Share it

Wednesday, January 19, 2011

My super new and improved ARTIST STATEMENT...

First, a shout-out and thank you to all my followers (my mom, her brother Lloyd on the mainland, my mom's mail carrier, and her fellow Bikram classmates:)).




These paintings of dogs are self-portraits.  They expose obsessive ruminations on identity, memory and desire.

The canines stare out from shallow fields of intense color.  Fragmented images from magazines and comics both comfort and taunt them.  Countless childhood hours were spent creating sticker and scrapbook albums - designing and composing story lines on the pages.  Pop culture, with its diversions and bright, happy colors, was a welcome escape from an ever-changing home life.

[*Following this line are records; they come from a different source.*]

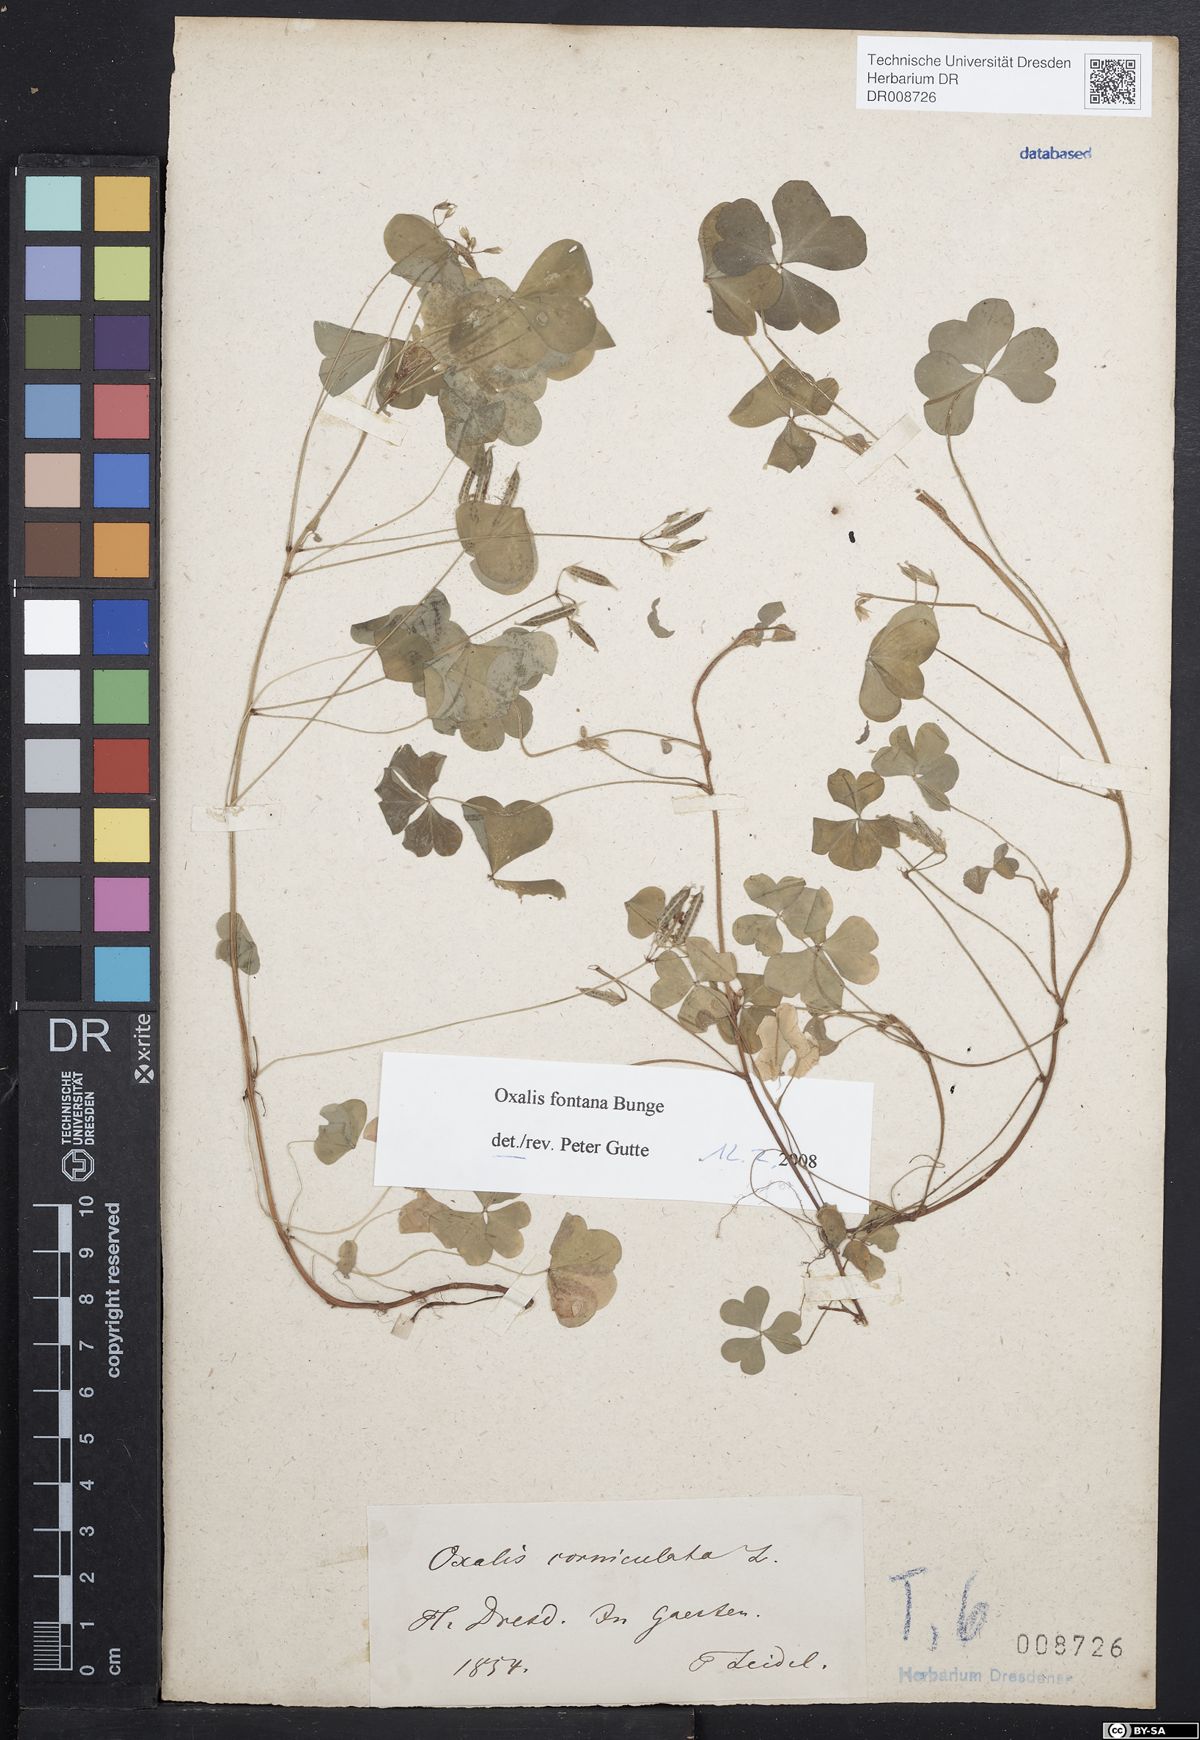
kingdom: Plantae
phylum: Tracheophyta
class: Magnoliopsida
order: Oxalidales
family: Oxalidaceae
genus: Oxalis
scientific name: Oxalis corniculata
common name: Procumbent yellow-sorrel
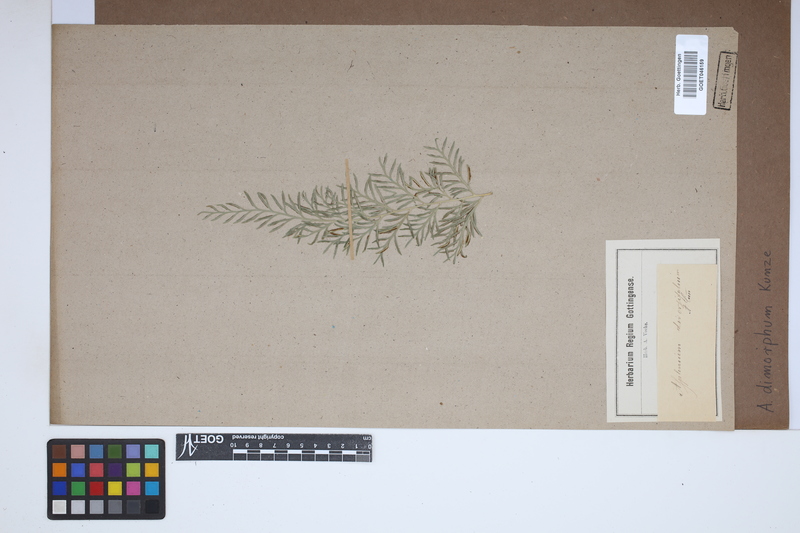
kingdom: Plantae
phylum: Tracheophyta
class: Polypodiopsida
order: Polypodiales
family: Aspleniaceae
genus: Asplenium
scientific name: Asplenium dimorphum
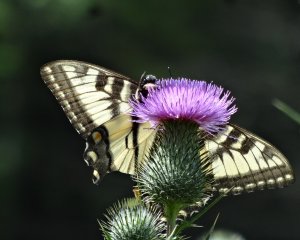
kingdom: Animalia
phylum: Arthropoda
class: Insecta
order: Lepidoptera
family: Papilionidae
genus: Pterourus
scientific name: Pterourus glaucus
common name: Eastern Tiger Swallowtail
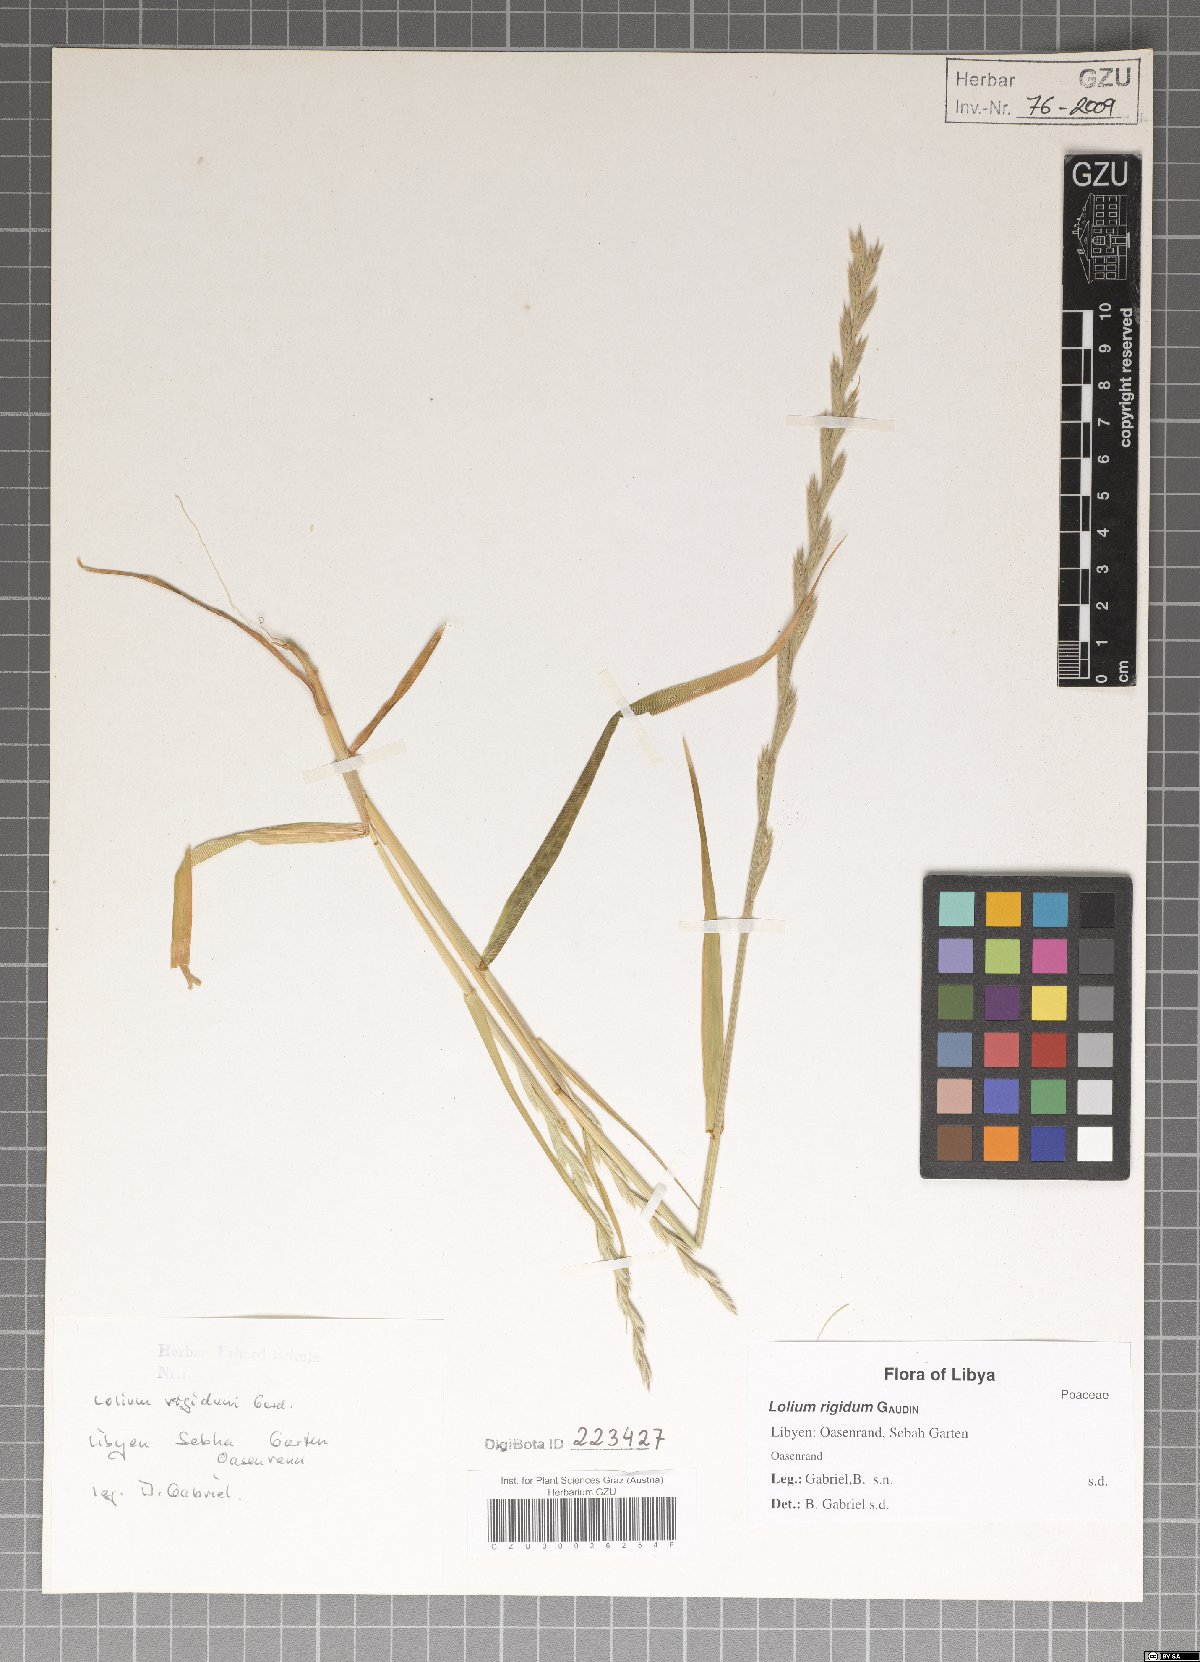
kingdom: Plantae
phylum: Tracheophyta
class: Liliopsida
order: Poales
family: Poaceae
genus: Lolium
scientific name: Lolium rigidum
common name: Wimmera ryegrass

I paint the dogs from photographs to reinforce the feeling of detachment.  Images are continually added and subtracted, reconsidered and painted back - each new mark points the canvas in an entirely different direction.  With it's constant reworking, a painting can take years to complete.  The result is dense and layered, with secrets and narratives that lurk beneath the outer facade.

For inspiration, I look towards the artist Francis Bacon, whose work balances austere graphics with raw, emotional imagery.  I also admire Amy Sillman's paintings, and her convergence of intuitive gestures with reasoned thought.

When the disparate images have been reconciled, I have created a world that is simultaneously buoyant and brutal.  The subjects, colors and textures combine to reveal an agitated, dreamlike state.  The mystery has been deepened, yet it is the journey, as well as the conclusion, that has been embraced."

2 comments:

  1. So many of life's conflicts have kept us from embracing the dark origins of our fears. It is a revealing journey not meant by everyone. We have denied the truth to exist, we hide from it, we suppress it, and we try to distort it. Eventually, it shows itself and we are forced to acknowledge it.